Option A — use the bot API directly:

  1. Add your bot to the group/channel as an admin.
  2. Send any message in that chat.
  3. Open this URL in your browser (replace <TOKEN> with your bot token):
    https://api.telegram.org/bot<TOKEN>/getUpdates
    
  4. Look for "chat":{"id":-100xxxxxxxxxx} in the response. That negative number is the chat ID.

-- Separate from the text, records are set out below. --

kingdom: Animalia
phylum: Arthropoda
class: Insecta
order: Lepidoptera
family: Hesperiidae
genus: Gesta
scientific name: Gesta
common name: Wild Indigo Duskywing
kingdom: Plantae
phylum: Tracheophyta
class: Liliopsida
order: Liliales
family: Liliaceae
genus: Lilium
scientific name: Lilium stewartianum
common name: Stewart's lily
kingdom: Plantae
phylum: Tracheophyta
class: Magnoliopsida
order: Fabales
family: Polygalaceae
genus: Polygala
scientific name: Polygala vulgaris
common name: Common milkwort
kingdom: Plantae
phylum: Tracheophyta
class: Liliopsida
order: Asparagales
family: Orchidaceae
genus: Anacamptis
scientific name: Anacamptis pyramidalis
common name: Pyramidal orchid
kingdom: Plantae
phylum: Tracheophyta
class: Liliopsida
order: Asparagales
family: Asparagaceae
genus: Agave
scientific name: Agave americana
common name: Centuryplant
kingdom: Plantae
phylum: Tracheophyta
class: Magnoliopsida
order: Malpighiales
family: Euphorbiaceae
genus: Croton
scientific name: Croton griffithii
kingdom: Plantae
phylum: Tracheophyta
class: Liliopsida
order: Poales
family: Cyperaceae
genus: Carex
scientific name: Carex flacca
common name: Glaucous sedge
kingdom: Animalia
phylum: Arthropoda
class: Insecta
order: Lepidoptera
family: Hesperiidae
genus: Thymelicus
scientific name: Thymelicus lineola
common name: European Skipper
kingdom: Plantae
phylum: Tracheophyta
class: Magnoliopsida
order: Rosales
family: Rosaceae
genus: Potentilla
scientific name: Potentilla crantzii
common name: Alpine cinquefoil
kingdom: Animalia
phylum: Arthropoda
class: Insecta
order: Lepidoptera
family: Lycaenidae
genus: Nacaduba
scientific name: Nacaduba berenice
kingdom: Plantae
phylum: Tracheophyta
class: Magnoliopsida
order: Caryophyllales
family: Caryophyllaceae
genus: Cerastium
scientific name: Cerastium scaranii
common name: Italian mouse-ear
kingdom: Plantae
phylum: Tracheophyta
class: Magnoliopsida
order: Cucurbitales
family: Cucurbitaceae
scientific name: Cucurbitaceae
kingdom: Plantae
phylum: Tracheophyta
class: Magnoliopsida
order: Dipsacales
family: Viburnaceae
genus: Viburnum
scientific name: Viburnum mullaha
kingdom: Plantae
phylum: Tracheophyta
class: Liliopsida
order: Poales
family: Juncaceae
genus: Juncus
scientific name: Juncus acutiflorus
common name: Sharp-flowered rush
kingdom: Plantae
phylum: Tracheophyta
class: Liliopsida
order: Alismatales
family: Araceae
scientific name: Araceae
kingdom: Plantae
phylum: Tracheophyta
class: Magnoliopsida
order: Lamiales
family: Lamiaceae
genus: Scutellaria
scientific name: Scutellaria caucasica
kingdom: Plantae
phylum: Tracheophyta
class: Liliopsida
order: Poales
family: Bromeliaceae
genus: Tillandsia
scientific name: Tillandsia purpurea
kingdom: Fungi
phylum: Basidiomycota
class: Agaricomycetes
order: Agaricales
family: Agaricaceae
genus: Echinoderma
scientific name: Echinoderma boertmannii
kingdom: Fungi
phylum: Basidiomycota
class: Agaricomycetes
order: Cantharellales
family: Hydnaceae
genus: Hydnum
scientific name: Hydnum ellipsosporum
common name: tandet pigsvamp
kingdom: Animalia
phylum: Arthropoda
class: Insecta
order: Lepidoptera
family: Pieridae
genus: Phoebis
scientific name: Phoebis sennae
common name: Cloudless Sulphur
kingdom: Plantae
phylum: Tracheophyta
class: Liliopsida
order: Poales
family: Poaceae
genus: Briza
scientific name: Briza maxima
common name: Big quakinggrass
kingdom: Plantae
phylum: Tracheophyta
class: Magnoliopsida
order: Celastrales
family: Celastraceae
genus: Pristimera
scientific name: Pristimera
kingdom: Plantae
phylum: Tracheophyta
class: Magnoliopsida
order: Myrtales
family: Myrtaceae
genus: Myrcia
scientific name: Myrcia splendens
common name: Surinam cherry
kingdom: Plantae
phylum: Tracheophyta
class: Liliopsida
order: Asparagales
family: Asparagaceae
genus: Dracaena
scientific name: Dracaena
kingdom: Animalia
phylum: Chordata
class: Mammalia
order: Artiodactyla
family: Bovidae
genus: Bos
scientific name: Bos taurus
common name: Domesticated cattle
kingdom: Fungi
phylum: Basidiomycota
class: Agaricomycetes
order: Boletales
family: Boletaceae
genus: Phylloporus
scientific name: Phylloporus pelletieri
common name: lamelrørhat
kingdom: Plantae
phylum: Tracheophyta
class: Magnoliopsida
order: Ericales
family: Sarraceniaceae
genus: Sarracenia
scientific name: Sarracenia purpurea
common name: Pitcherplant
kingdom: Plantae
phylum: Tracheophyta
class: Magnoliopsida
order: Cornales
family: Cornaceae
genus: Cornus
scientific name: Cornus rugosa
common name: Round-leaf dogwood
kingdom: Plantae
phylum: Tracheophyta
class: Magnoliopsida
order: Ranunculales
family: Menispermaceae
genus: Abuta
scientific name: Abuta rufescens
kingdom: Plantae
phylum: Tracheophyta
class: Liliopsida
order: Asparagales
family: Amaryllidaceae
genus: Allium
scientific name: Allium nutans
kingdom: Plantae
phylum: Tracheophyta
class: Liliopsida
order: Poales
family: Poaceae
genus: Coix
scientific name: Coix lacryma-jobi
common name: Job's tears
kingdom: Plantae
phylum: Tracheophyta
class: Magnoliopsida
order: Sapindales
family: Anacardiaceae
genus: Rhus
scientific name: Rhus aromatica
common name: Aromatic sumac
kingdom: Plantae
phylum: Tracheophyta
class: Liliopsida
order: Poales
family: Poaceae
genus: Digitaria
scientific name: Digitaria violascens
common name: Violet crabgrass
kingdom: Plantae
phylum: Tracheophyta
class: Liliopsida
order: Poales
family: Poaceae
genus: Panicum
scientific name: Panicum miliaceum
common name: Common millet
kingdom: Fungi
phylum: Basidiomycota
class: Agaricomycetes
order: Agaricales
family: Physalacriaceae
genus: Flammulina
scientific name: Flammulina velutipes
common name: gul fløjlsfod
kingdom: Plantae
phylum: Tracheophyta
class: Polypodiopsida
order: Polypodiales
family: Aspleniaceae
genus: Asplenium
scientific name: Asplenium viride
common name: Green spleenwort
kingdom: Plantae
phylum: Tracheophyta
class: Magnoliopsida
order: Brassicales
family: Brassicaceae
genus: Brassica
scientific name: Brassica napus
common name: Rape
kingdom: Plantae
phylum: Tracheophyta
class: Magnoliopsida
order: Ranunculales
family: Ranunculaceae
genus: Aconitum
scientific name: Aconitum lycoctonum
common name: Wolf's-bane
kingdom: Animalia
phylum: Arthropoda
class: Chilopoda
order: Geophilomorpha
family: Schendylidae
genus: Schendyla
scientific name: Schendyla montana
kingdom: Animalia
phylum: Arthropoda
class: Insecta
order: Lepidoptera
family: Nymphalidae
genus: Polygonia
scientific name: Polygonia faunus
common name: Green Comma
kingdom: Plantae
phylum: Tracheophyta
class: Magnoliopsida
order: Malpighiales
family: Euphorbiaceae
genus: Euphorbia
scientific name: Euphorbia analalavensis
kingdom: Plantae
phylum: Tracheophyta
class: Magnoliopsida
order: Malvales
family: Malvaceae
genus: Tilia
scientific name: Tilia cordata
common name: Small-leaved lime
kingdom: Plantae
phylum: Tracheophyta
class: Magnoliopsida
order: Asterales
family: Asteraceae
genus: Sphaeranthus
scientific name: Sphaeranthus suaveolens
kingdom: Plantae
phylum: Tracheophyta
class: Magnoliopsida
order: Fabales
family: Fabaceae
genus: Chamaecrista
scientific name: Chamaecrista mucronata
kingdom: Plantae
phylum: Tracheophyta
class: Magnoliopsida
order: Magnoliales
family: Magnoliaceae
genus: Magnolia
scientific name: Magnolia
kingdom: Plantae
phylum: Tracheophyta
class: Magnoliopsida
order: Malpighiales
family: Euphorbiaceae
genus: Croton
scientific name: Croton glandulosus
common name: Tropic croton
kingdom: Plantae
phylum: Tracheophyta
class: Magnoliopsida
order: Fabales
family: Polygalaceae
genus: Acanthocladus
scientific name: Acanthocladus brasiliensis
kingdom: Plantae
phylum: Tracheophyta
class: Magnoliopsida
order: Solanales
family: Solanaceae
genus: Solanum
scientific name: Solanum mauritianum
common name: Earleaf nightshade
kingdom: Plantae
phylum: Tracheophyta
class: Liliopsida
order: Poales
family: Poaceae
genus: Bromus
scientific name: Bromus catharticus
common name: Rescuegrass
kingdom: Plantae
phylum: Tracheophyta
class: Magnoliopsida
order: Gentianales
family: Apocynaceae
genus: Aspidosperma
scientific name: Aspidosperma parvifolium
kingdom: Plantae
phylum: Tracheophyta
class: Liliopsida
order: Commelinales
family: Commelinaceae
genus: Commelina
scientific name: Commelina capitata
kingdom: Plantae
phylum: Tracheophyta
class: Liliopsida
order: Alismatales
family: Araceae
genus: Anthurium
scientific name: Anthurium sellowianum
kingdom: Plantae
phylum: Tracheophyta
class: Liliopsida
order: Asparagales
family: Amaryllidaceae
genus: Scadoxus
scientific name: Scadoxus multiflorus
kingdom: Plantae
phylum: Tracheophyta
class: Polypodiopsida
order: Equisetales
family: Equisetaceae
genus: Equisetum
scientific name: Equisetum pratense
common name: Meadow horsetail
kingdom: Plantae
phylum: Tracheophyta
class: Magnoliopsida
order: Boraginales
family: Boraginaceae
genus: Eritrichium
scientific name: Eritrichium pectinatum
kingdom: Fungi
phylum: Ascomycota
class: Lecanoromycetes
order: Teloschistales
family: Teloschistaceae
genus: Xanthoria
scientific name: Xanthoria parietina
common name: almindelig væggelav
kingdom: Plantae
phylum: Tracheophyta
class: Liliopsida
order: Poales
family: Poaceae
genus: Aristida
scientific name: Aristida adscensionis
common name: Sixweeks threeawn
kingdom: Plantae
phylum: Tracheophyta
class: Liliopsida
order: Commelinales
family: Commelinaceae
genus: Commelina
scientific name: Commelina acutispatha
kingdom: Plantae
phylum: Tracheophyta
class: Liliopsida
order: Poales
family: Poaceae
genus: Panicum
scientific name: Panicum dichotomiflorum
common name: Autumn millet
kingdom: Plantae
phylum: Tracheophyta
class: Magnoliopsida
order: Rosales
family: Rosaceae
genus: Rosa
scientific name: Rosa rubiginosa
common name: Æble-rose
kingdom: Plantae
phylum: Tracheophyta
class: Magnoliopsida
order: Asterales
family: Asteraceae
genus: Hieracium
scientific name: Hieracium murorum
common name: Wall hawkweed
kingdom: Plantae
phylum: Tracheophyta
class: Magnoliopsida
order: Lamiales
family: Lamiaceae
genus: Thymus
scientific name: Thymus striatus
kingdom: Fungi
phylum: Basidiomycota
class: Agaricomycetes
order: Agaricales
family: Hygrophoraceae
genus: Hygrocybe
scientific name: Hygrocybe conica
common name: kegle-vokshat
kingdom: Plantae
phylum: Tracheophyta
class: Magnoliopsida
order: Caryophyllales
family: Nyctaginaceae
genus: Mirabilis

Option B — use @RawDataBot:

  1. Add @RawDataBot to your group temporarily.
  2. It prints the chat info including the chat ID.
  3. Remove the bot afterward.

Forum topic ID (MEMORY_TOPIC_ID):

  1. In a group with Topics enabled, open the target topic.
  2. Look at the URL in Telegram Desktop or Web — it ends with /<topicId> (e.g., .../2).
  3. Or use the getUpdates method above — the topic ID appears as "message_thread_id" in messages sent within a topic.

Example .env:

TELEGRAM_BOT_TOKEN=7123456789:AAF...
ALLOWED_USER_IDS=123456789,987654321
MEMORY_CHAT_ID=@my_agent_memory      # or -1001234567890
MEMORY_TOPIC_ID=2

Multi-channel and multi-agent setups will be managed via CLI commands (e.g., telegramable channel add, telegramable agent add) — see spec 018.

Testing

# Run all tests
pnpm test

# Run end-to-end tests (mock adapter + mock runtime)
pnpm test:e2e

Deployment

Docker

docker build -t telegramable .
docker run --env-file .env -p 3000:3000 telegramable

Both the CLI gateway and the web frontend run in the same container. The web UI is available on port 3000.

Railway

  1. Create a new project on Railway and connect the GitHub repo.
  2. Railway picks up railway.toml automatically — no manual settings needed.
  3. Add your environment variables (see Configuration above).
  4. Add a volume — in the Railway dashboard, go to your service → Settings → Volumes, click Add Volume, and set the mount path to /data. This gives the container persistent storage for SQLite databases, agent session data, Claude Code conversation history (~/.claude), and any files the agent writes. Without a volume, all data is lost on each redeploy. On startup, the container automatically symlinks ~/.claude/data/.claude so that Claude Code sessions survive redeploys.
  5. Deploy.

Alternatively, use the Railway CLI:

railway login
railway link
railway up

Note: You still need to add the volume through the Railway dashboard — the CLI does not configure volumes.